Cate Blanchett, bizi kendisinin Jasmine olduğuna inandırırken o kadar iyi bir oyunculuk sergiliyor ki, yer yer gerçeğe tanık olduğunuzu düşünebilirsiniz. Bu aynı zamanda bir kaç katmanlı bir oyunculuk, Jasmine'in gerçekliği kadar, karakterin kendini inandırdığı gerçekliğe de Jasmine üzerinden inanıyoruz. Çok uzun zamandır bu kadar iyi bir oyunculuk görmemiştim. Bir insan nasıl delirir? Ya da delilik nasıl bir şey diye düşündüğümde aklıma bu oyunculuğun geleceğinden eminim artık. Hayatımda da tanık olduğum bazı insanların bazı hallerine selam eden, bu delilik tanımını dolduran performans doğal olarak Akademi tarafından da ödüllendirildi. 

Yan rollerde Alec Baldwin, büyük ihtimalle gerçek hayatında da olduğu gibi adi bir adamı canlandırıyor ve bunda çok başarılı. Ginger rolünde Sally Hawkins de hatrı sayılır bir oyunculuk sergiliyor. Ama bu iki karakterden çok daha göze batan Augie, Andrew Dice Clay sağolsun kanlı canlı bir gerçekliğe sahip. Andrew kardeşimizin yeralacaığı yapımları takibe almak gerek diye düşünüyorum. Louis C. K., Al'ı perdeye taşırken pek kasmamış, zaten bana kalırsa iyi bir oyuncu da değildir. Yine de kendisini görmek güzel.

Mavi Yasemin, bu etmenler üzerinden çok başarılı bir psikolojik gerilim olarak tanımlanabilir. Ve yapıt üzerinden kendi hayatımıza baktığımızda gerçekte kim olduğumuzu ve zaman zaman her şeyi katlanılabilir kılmak için üstlendiğimiz roller, kendimizi kandırdırdığımız yalanlar, görmezden geldiğimiz gerçekler için kafa yorabiliriz bana kalırsa. Bu açıdan bakıldığında film izleyici için bir doğru ayna görevi de görüyor. 

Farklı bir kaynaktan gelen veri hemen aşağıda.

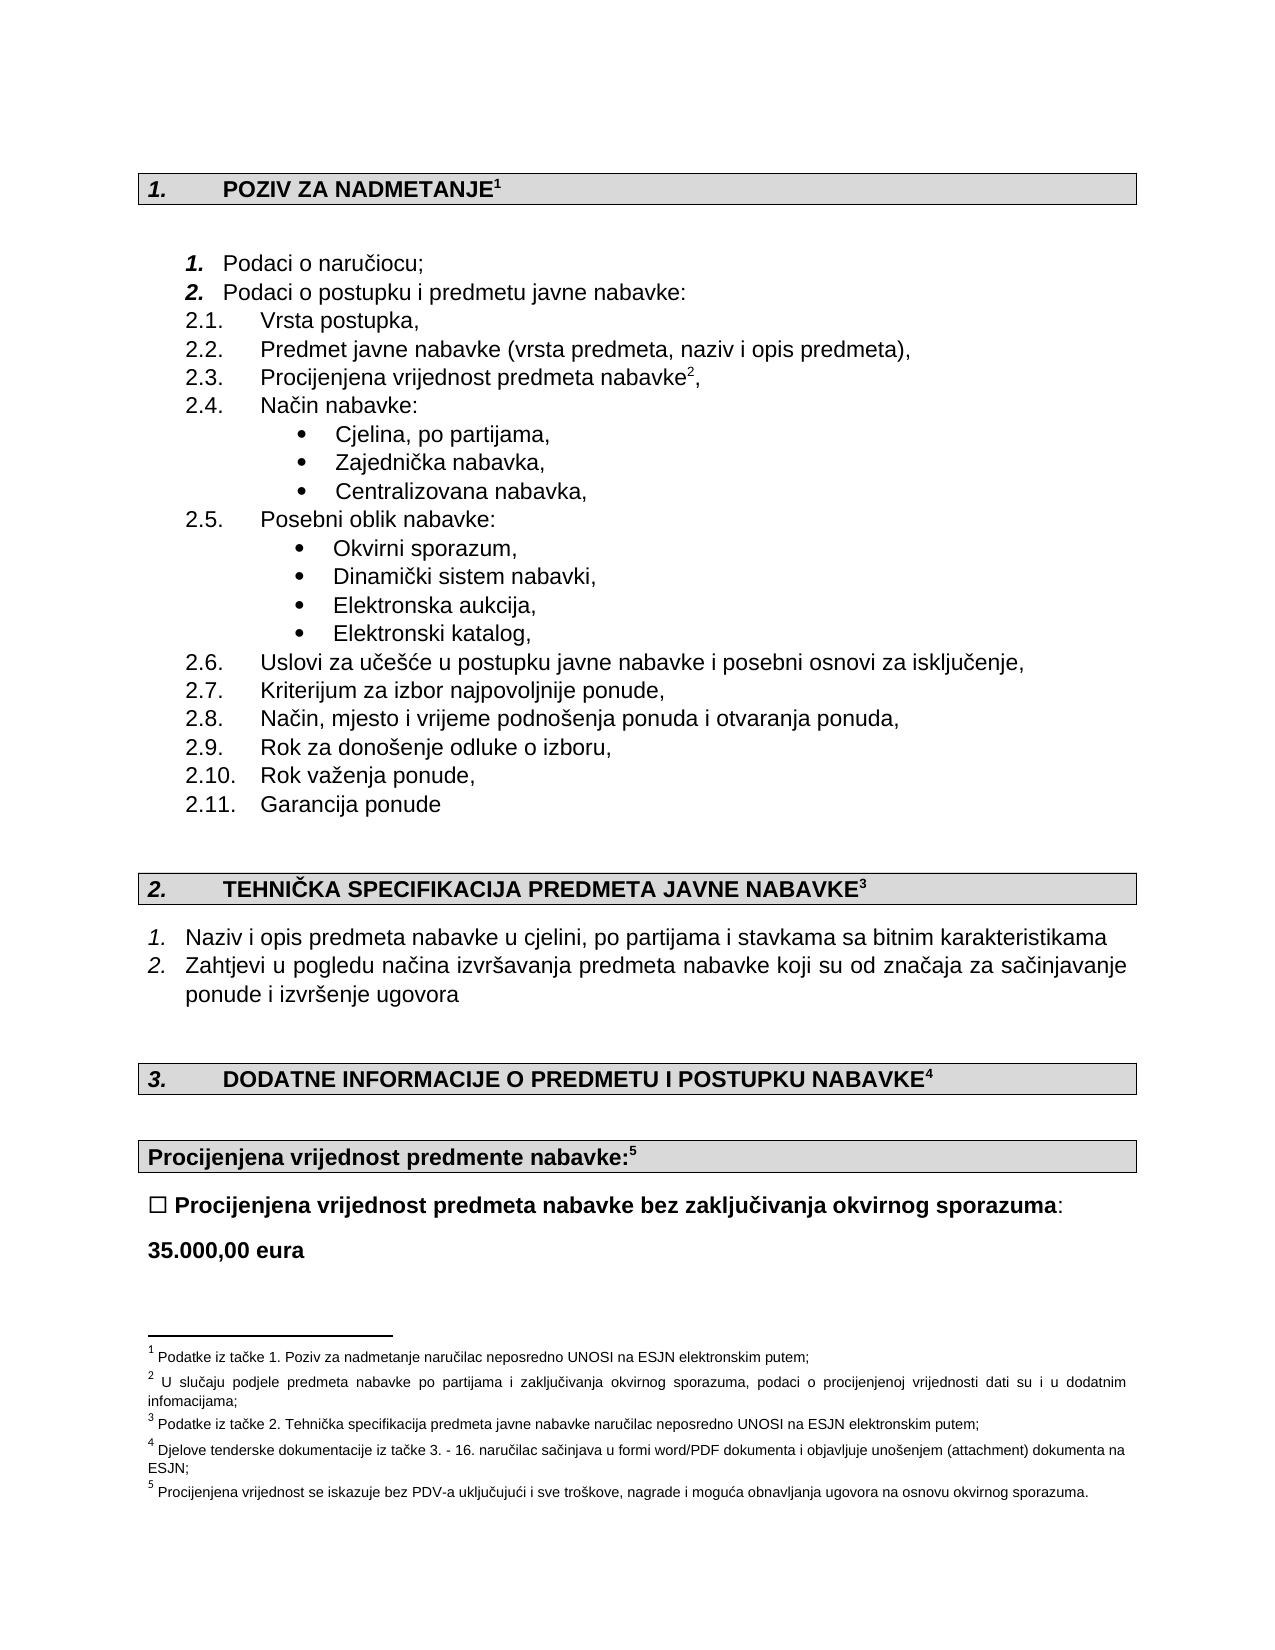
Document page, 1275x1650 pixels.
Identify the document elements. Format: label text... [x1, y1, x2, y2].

list TEHNIČKA SPECIFIKACIJA PREDMETA JAVNE NABAVKE [139, 874, 1136, 904]
list DODATNE INFORMACIJE O PREDMETU I POSTUPKU NABAVKE [139, 1064, 1136, 1094]
list Uslovi za učešće u postupku javne nabavke i posebni osnovi za isključenje, [185, 648, 1127, 675]
list Elektronski katalog, [295, 620, 1127, 646]
list Elektronska aukcija, [295, 592, 1127, 618]
list Dinamički sistem nabavki, [295, 563, 1127, 589]
list Zahtjevi u pogledu načina izvršavanja predmeta nabavke koji su od značaja za sačinjavanje ponude i izvršenje ugovora [148, 952, 1127, 1007]
list Zajednička nabavka, [298, 449, 1127, 476]
list Podaci o naručiocu; [185, 250, 1127, 277]
text 35.000,00 eura [148, 1237, 1127, 1263]
list Način, mjesto i vrijeme podnošenja ponuda i otvaranja ponuda, [185, 705, 1127, 732]
list Posebni oblik nabavke: [185, 506, 1127, 533]
list Kriterijum za izbor najpovoljnije ponude, [185, 677, 1127, 703]
list Predmet javne nabavke (vrsta predmeta, naziv i opis predmeta), [185, 336, 1127, 362]
list Podaci o postupku i predmetu javne nabavke: [185, 279, 1127, 305]
list Centralizovana nabavka, [298, 478, 1127, 504]
text Procijenjena vrijednost predmeta nabavke bez zaključivanja okvirnog sporazuma: [148, 1192, 1127, 1218]
list Naziv i opis predmeta nabavke u cjelini, po partijama i stavkama sa bitnim karakteristikama [148, 924, 1127, 950]
text Procijenjena vrijednost predmente nabavke: [139, 1141, 1136, 1172]
list Okvirni sporazum, [295, 535, 1127, 561]
list Cjelina, po partijama, [298, 421, 1127, 447]
list Rok važenja ponude, [185, 762, 1127, 788]
list POZIV ZA NADMETANJE [139, 174, 1136, 204]
list Garancija ponude [185, 791, 1127, 817]
list Način nabavke: [185, 392, 1127, 419]
list Vrsta postupka, [185, 307, 1127, 333]
list Procijenjena vrijednost predmeta nabavke, [185, 364, 1127, 390]
list Rok za donošenje odluke o izboru, [185, 734, 1127, 760]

Sırf bunun için bu filmi ne yapıp edip izlemenizi rica ediyorum.

Naçizane puanım; 8/10

Neden izlenmeli? Yazıyı okumayanlar için, Cate Blanchett

Bu filmleri izleyenlerin ilgisini çekebilir; Matchpoint, A Streetcar Named Desire

Evde izlenir mi? Tabii ki, zaten başka şansınız kalmadı sanırım.